For weeks, Burich played his harmonica, sculpted, and scraped images into the sandstone, while Bauer watched the water for whales and other species and collected a few exotic specimens for the aquarium’s displays. They were both fishermen, so they knew how to wait or, to use the term preferred by fishermen, fish. Burich and Bauer would occasionally visit the Fletchers for company and the use of their shower.
ON JULY 15, after almost two months of waiting, Newman contacted Burich via ship-to-shore radio to call it a day. His whale hunt had become a snipe hunt. Instead of the pods of fifty-plus killers that had been recorded over the previous four years, only eight pods—a mere sixty whales—had been seen during Burich’s fifty-seven days on the island. And whale season was winding down.
Burich still wanted his whale. His sculpture would be a tourist attraction that everyone in Vancouver and visitors from around the world would see. And, perhaps more importantly, he didn’t want to let Newman down. But maybe Newman was right and the creatures could sense danger. After eight weeks, Burich agreed that it was time to abandon the quest.
That night, the Fletchers invited Burich and Bauer for a farewell dinner, and Pete broke out the homemade sake he’d been brewing. After a long night of swapping stories and sampling the potent rice wine, Burich and Bauer returned to their tent.
When they woke the morning of July 16, not only were both men hungover, they were cold. The hot summer weather had been replaced with an unseasonal chill, and the waves were choppy. For the first time since arriving, Burich and Bauer put on their coats as they prepared for their last breakfast on Saturna.

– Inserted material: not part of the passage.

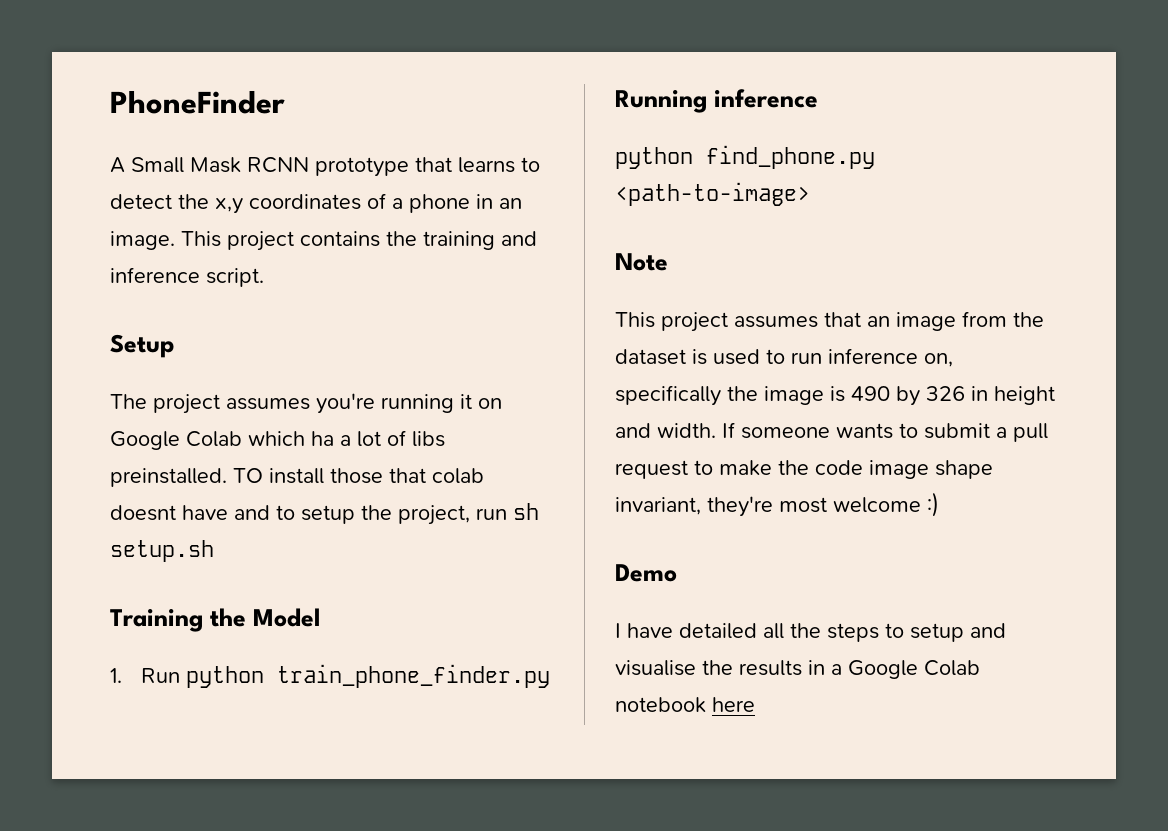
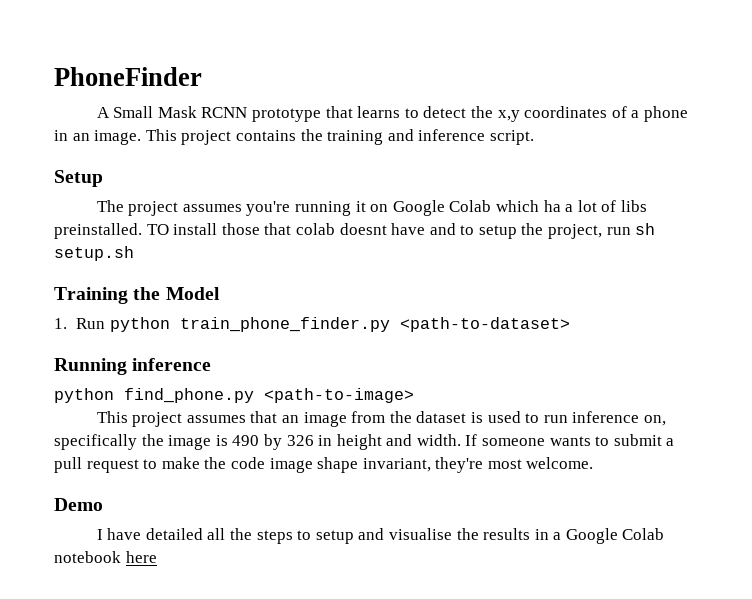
(550, 676) none -> [399,317,570,332] <path-to-dataset>
[615,253,668,271] // Note -> (414, 395) none
[833,492,939,517] welcome :) -> [526,457,594,469] welcome.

It was a good time to be going.
Bauer had stopped shaving while he was on the island—he’d mentioned that he was a fan of Burich’s fisherman’s beard—but he wanted to clean up before returning home to his girlfriend. Burich, who looked like Ernest Hemingway in his bullfighting prime, decided his friend should keep the beard, grabbed Bauer’s shaving gear, and hurled it off the cliff. “You want a shave,” laughed Burich. “Go dive for it.”